To appreciate how cannabinoids persistently impair attentional performance, it is critical to understand how the effect of an initial exposure progressively leads to stable molecular and cellular changes after repeated exposures. Alterations in gene expression are known to lead to relatively stable neuroadaptations (Nestler et al, 1993; Berke and Hyman, 2000). As such, repeated exposure to THC could lead to changes in intracellular signal transduction pathways, resulting in alterations of gene expression, plasticity, and ultimately cognitive impairment. Cannabinoids act neuronally on CB1 receptor proteins, which are G-protein-coupled receptors, to inhibit cAMP formation and long-term exposure to cannabinoids results in adaptations in cannabinoid receptor density and alterations in the cAMP/PKA signaling pathway (Rubino et al, 1997). These adaptations include reductions in Gαi and Gαo mRNA expression in the mesencephalon (Rubino et al, 1997). With this information, one might speculate that subchronic THC administration leads to a downregulation of cannabinoid receptors in the mesencephalon, which regulates prefrontal cortical dopaminergic transmission, leading to decreased dopamine turnover and ultimately impaired attentional performance, effects possibly reversed by amphetamine-induced activation of dopamine receptors. A future challenge then is to elucidate how repeated THC exposures induce molecular changes that result in behavioral impairments.
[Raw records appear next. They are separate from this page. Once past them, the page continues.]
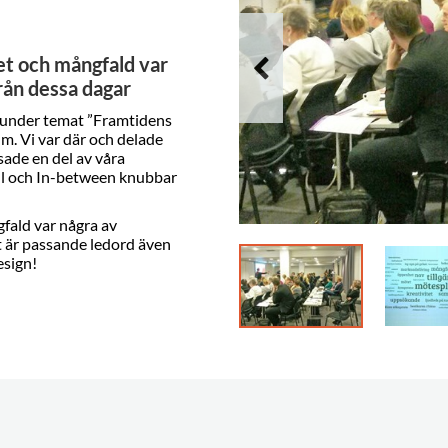
tet och mångfald var
rån dessa dagar
r under temat ”Framtidens
lm. Vi var där och delade
sade en del av våra
ll och In-between knubbar
gfald var några av
t är passande ledord även
esign!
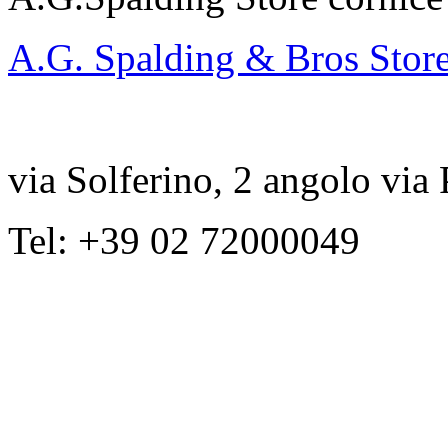
A.G. Spalding & Bros Stor
via Solferino, 2 angolo via
Tel: +39 02 72000049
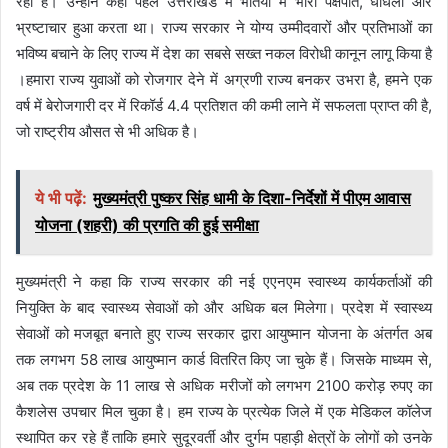
रहा है। उन्होंने कहा पहले उत्तराखंड में भर्तियों में भारी पक्षपात, धांधली और
भ्रष्टाचार हुआ करता था। राज्य सरकार ने योग्य उम्मीदवारों और प्रतिभाओं का
भविष्य बचाने के लिए राज्य में देश का सबसे सख्त नकल विरोधी कानून लागू किया है
।हमारा राज्य युवाओं को रोजगार देने में अग्रणी राज्य बनकर उभरा है, हमने एक
वर्ष में बेरोजगारी दर में रिकॉर्ड 4.4 प्रतिशत की कमी लाने में सफलता प्राप्त की है,
जो राष्ट्रीय औसत से भी अधिक है।
ये भी पढ़ें:
मुख्यमंत्री पुष्कर सिंह धामी के दिशा-निर्देशों में पीएम आवास
योजना (शहरी) की प्रगति की हुई समीक्षा
मुख्यमंत्री ने कहा कि राज्य सरकार की नई एएनएम स्वास्थ्य कार्यकर्ताओं की
नियुक्ति के बाद स्वास्थ्य सेवाओं को और अधिक बल मिलेगा। प्रदेश में स्वास्थ्य
सेवाओं को मजबूत बनाते हुए राज्य सरकार द्वारा आयुष्मान योजना के अंतर्गत अब
तक लगभग 58 लाख आयुष्मान कार्ड वितरित किए जा चुके हैं। जिसके माध्यम से,
अब तक प्रदेश के 11 लाख से अधिक मरीजों को लगभग 2100 करोड़ रुपए का
कैशलेस उपचार मिल चुका है। हम राज्य के प्रत्येक जिले में एक मेडिकल कॉलेज
स्थापित कर रहे हैं ताकि हमारे सुदूरवर्ती और दुर्गम पहाड़ी क्षेत्रों के लोगों को उनके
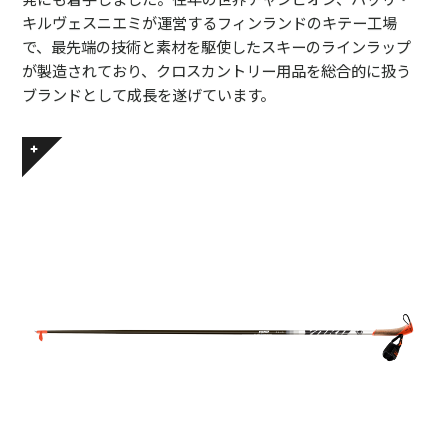
キルヴェスニエミが運営するフィンランドのキテー工場
で、最先端の技術と素材を駆使したスキーのラインラップ
が製造されており、クロスカントリー用品を総合的に扱う
ブランドとして成長を遂げています。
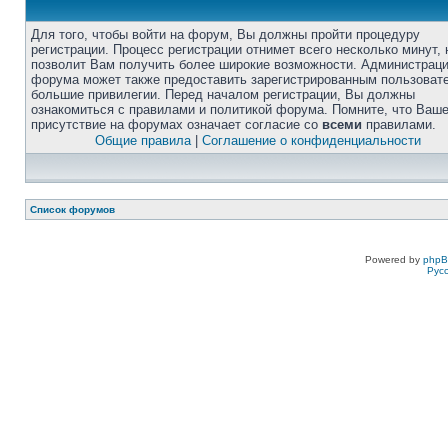
Для того, чтобы войти на форум, Вы должны пройти процедуру
регистрации. Процесс регистрации отнимет всего несколько минут, 
позволит Вам получить более широкие возможности. Администрац
форума может также предоставить зарегистрированным пользоват
большие привилегии. Перед началом регистрации, Вы должны
ознакомиться с правилами и политикой форума. Помните, что Ваш
присутствие на форумах означает согласие со
всеми
правилами.
Общие правила
|
Соглашение о конфиденциальности
Список форумов
Powered by
php
Рус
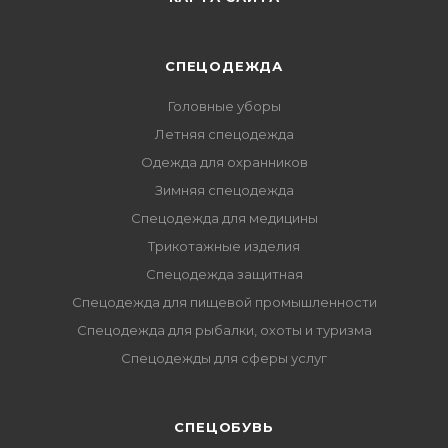
СПЕЦОДЕЖДА
Головные уборы
Летняя спецодежда
Одежда для охранников
Зимняя спецодежда
Спецодежда для медицины
Трикотажные изделия
Спецодежда защитная
Спецодежда для пищевой промышленности
Спецодежда для рыбалки, охоты и туризма
Спецодежды для сферы услуг
CПЕЦОБУВЬ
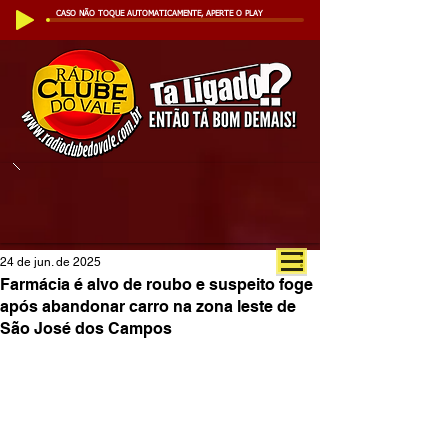
CASO NÃO TOQUE AUTOMATICAMENTE, APERTE O PLAY
24 de jun. de 2025
Farmácia é alvo de roubo e suspeito foge
após abandonar carro na zona leste de
São José dos Campos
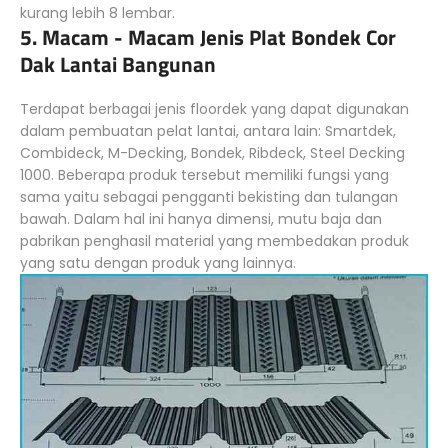
kurang lebih 8 lembar.
5. Macam - Macam Jenis Plat Bondek Cor
Dak Lantai Bangunan
Terdapat berbagai jenis floordek yang dapat digunakan
dalam pembuatan pelat lantai, antara lain: Smartdek,
Combideck, M-Decking, Bondek, Ribdeck, Steel Decking
1000. Beberapa produk tersebut memiliki fungsi yang
sama yaitu sebagai pengganti bekisting dan tulangan
bawah. Dalam hal ini hanya dimensi, mutu baja dan
pabrikan penghasil material yang membedakan produk
yang satu dengan produk yang lainnya.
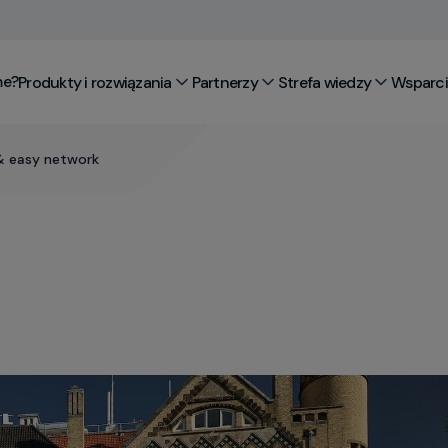
me?
Produkty i rozwiązania
Partnerzy
Strefa wiedzy
Wsparcie
& easy network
The current study is the first to demonstrate that prior repeated THC exposure persistently and profoundly impairs attentional performance in the rat. In addition, these data show that the THC-induced behavioral impairments are persistent (at least 14 days). These impairments are consistent with the cortical dopaminergic dysfunction observed in rats (Jentsch et al, 1998; Verrico et al, 2003), neurocognitive deficits in humans, as assessed by neuropsychological tasks (Solowij, 1998; Pope et al, 2001), and cortical alterations observed using brain imaging techniques (Tunving et al, 1986; Mathew et al, 1989; Volkow et al, 1996). Thus, the THC-induced attentional impairments reported here could provide a useful animal model to investigate the mechanism(s) involved in the pathophysiology of THC-induced cognitive dysfunction, and possibly result in the development of improved and/or novel therapeutic strategies for putative THC-induced neurocognitive deficits. Finally, the ability of a stimulant to reverse these attentional impairments suggests that prior exposure to THC or cannabinoid agonists might be a useful pharmacological method to model the aspects of attentional deficit hyperactivity disorder (ADHD), which is also thought to be associated with dysfunction of prefrontal cortical systems (Biederman and Faraone, 2002; Bush et al, 1999; Ernst et al, 1998, 2003; Rubia et al, 1999).